#### Texto extraído
La agroecología como horizonte epistémico desde los pueblos originarios

"El conocer-hacer-aprender de los pueblos originarios que permite conocer como un sujeto plural nos han posibilitado entender que existe un horizonte epistémico en el que identificamos un conjunto de saberes, relaciones y prácticas comunitarias que hemos denominado agroecología."

No me cansaré de insistir que actualmente asistimos a una fase en el modo de producción capitalista que se caracteriza por su gran brutalidad y cinismo, por su virulencia y capacidad destructiva a escala planetaria, y por cómo la burguesía ha sido capaz de legitimar su dominación y explotación por la vía del derecho constitucional y las instituciones del Estado.

Este contexto capitalista y sus diversas aristas ha sido abordado por muchos de manera harto brillante como Víctor Toledo, Armando Bartra, Blanca Rubio, Joan Martínez-Alier, Luciano Concheiro, Narciso Barrera-Bassols, Enrique Leff, Vandana Shiva, entre otros, y sólo quiero mencionarlos para tener una referencia del punto de partida político desde donde escribo estas líneas sobre la agroecología y los pueblos originarios, particularmente el ñoñhö.

Así, me permito recuperar el análisis de Jaime Martínez Luna en el que señala que el término “indígena o indio” no es sino una categoría colonial que apunta no a describir una etnicidad particular sino a establecer –de entrada- una diferenciación discriminatoria sobre la cual se ha constituido la estructura de dominación cultural, explotación socioeconómica y despojo del territorio ancestral por parte de la clase dominante. Los pueblos originarios se autodenominan náyeri, wixaritari, ñoñhö, etc.
Esto resulta relevante no solo porque esta sociedad nacional mexicana aún está en deuda hacia los pueblos originarios en una extremadamente larga lista de apartados que no intentaré aquí enunciar porque me desviaría del tema que quiero abordar. La relevancia de relacionar a la agroecología con la población originaria y ancestral es porque en estos grupos sociales y comunidades reside una episteme que nos resulta de la mayor relevancia y que ampliamente ha descrito y explicado Silvia Rivera-Cusicanqui en sus diversas publicaciones.

Dicho de otra forma, la episteme de los pueblos originarios nos ha enseñado otra forma de conocer y, por ende, de establecer alteridad y relaciones intersubjetivas. Mientras que el conocimiento occidental implica un conocer de carácter sujeto-objeto, los herederos de las comunidades ancestrales conocen de manera intersubjetiva, es decir, sujeto-sujeto.

Parte de un archivo de datos

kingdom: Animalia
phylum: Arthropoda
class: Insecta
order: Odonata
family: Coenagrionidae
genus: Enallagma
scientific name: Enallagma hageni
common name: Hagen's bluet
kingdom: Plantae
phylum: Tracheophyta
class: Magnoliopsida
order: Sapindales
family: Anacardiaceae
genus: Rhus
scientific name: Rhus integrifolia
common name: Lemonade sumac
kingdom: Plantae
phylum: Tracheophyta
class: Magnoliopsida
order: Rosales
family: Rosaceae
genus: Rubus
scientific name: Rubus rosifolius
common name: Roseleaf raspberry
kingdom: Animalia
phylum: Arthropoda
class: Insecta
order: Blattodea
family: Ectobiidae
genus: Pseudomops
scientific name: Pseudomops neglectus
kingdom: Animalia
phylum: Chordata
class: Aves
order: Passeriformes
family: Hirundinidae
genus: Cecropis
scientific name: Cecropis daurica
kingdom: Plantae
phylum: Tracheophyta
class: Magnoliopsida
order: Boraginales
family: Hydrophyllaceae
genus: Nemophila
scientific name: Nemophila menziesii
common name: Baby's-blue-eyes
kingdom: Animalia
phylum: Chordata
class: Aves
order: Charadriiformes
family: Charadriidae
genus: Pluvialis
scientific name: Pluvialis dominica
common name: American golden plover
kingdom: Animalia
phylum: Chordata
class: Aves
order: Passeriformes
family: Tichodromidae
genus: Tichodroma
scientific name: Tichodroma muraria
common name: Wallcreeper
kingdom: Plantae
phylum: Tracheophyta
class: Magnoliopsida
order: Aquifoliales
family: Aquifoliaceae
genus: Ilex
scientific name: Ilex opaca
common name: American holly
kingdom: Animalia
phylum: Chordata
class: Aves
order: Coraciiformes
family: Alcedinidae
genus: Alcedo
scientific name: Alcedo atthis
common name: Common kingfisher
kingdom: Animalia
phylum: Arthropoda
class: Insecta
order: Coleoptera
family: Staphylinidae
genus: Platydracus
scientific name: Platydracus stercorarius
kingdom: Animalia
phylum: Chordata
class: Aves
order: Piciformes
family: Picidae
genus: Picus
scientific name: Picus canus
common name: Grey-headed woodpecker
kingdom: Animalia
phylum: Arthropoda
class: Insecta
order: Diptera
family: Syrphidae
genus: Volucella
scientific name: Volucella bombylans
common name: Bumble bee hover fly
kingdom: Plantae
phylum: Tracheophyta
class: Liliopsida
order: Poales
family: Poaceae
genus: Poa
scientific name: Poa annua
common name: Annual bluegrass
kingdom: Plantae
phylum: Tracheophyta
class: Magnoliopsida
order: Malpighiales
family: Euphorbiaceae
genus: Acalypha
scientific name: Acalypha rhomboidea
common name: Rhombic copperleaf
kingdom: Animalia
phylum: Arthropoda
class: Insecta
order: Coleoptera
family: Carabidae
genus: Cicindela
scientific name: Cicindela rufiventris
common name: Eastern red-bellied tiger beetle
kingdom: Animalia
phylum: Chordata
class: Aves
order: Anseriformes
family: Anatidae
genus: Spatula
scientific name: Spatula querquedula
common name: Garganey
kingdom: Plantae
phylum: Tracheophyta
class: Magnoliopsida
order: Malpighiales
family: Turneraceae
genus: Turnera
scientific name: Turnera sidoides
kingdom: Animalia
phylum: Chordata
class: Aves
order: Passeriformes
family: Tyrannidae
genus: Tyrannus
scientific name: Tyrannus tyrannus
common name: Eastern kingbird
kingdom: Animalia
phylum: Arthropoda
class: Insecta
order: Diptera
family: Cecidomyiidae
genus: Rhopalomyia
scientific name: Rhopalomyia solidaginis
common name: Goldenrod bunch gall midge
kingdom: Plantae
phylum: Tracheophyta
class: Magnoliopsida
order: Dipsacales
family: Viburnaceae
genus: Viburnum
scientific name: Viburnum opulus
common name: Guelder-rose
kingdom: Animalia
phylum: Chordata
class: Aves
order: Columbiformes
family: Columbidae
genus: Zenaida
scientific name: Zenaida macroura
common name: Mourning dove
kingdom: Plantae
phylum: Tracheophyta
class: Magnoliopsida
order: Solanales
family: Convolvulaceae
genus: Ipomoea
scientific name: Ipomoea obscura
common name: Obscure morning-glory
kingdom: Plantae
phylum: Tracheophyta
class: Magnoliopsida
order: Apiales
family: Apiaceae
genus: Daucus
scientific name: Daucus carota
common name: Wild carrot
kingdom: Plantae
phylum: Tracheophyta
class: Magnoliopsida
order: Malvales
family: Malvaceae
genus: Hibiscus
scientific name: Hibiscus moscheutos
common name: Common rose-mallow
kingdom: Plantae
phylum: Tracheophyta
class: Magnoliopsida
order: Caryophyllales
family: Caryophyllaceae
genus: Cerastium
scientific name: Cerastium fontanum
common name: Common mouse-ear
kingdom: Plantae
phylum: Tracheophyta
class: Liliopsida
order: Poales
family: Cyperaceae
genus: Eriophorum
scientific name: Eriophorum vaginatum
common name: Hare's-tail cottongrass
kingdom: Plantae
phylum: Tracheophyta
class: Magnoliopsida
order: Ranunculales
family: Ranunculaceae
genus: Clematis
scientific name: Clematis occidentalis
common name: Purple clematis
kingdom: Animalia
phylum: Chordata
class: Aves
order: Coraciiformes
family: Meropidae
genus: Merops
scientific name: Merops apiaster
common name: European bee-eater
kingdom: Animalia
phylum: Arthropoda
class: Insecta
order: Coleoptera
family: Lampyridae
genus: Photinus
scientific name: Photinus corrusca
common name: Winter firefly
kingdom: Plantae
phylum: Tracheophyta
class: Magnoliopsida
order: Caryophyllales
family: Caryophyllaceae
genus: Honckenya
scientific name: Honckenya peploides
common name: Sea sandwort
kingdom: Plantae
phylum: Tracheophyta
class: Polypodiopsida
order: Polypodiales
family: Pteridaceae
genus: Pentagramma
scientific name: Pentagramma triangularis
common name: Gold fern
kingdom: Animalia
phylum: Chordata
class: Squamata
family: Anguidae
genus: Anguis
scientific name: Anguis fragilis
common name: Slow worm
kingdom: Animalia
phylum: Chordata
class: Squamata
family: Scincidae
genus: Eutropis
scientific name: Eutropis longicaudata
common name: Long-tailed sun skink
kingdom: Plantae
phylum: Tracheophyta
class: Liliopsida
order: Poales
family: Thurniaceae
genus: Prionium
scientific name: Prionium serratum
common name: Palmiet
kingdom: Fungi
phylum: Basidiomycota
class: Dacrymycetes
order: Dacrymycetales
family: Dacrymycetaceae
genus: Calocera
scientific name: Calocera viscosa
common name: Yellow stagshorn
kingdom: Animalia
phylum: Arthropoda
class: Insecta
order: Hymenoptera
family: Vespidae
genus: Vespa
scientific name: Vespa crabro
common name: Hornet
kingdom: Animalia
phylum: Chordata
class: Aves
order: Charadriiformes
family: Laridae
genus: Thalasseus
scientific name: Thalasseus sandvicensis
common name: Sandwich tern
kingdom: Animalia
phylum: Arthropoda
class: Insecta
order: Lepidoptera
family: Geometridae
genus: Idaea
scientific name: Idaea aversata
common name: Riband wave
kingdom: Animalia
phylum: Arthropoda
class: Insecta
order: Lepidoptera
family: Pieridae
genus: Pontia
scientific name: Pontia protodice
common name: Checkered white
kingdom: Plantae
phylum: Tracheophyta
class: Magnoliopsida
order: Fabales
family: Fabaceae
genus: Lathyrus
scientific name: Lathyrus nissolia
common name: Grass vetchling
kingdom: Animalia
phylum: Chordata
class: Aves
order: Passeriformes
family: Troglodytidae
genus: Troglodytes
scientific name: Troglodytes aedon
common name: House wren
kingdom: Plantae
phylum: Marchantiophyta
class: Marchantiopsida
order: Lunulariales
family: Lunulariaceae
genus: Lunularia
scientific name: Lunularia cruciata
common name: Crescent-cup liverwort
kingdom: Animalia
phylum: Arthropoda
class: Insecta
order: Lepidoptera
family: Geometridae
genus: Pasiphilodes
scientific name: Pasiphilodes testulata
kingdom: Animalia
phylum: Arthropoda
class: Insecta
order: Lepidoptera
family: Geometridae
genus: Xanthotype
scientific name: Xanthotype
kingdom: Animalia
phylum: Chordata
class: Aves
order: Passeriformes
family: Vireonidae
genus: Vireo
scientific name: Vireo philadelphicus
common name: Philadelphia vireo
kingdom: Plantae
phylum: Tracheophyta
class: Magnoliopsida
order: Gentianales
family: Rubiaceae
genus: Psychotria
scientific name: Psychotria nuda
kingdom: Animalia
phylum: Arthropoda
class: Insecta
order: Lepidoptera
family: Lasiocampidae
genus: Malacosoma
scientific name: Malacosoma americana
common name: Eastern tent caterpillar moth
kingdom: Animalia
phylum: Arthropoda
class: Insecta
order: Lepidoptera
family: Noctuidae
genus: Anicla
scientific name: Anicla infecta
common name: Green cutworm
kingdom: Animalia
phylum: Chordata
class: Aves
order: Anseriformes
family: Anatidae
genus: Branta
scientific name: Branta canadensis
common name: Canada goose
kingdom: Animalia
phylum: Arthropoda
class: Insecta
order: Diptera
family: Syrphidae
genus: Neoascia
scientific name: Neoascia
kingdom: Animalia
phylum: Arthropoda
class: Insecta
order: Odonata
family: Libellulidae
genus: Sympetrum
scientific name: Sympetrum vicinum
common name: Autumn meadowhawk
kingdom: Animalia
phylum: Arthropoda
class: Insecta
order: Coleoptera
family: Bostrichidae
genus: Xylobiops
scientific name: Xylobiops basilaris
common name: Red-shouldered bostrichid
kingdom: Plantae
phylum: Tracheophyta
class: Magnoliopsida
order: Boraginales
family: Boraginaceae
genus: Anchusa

#### Tus tareas
**1)** Responde estas preguntas sobre el texto acerca de la agroecología y los pueblos originarios:
(a) ¿Qué pueblo originario se menciona en particular como tema de estas líneas?
(b) Según el análisis de Jaime Martínez Luna, ¿qué clase de categoría es el término "indígena o indio"?
(c) ¿De qué carácter es el conocimiento occidental y cómo conocen, en cambio, los herederos de las comunidades ancestrales?
**2)** Por favor, actualiza las líneas de los registros que van desde el inicio hasta la línea que contiene "common name: Lemonade sumac", ambas incluidas, cambiando "kingdom" por "reino" sin tocar nada más. Devuelve solo esas líneas.

#### Resultados por tarea
**1)**
(a) El ñoñhö.
(b) Una categoría colonial.
(c) El conocimiento occidental es de carácter sujeto-objeto, y los herederos de las comunidades ancestrales conocen de manera intersubjetiva, es decir, sujeto-sujeto.

**2)**
reino: Animalia
phylum: Arthropoda
class: Insecta
order: Odonata
family: Coenagrionidae
genus: Enallagma
scientific name: Enallagma hageni
common name: Hagen's bluet
reino: Plantae
phylum: Tracheophyta
class: Magnoliopsida
order: Sapindales
family: Anacardiaceae
genus: Rhus
scientific name: Rhus integrifolia
common name: Lemonade sumac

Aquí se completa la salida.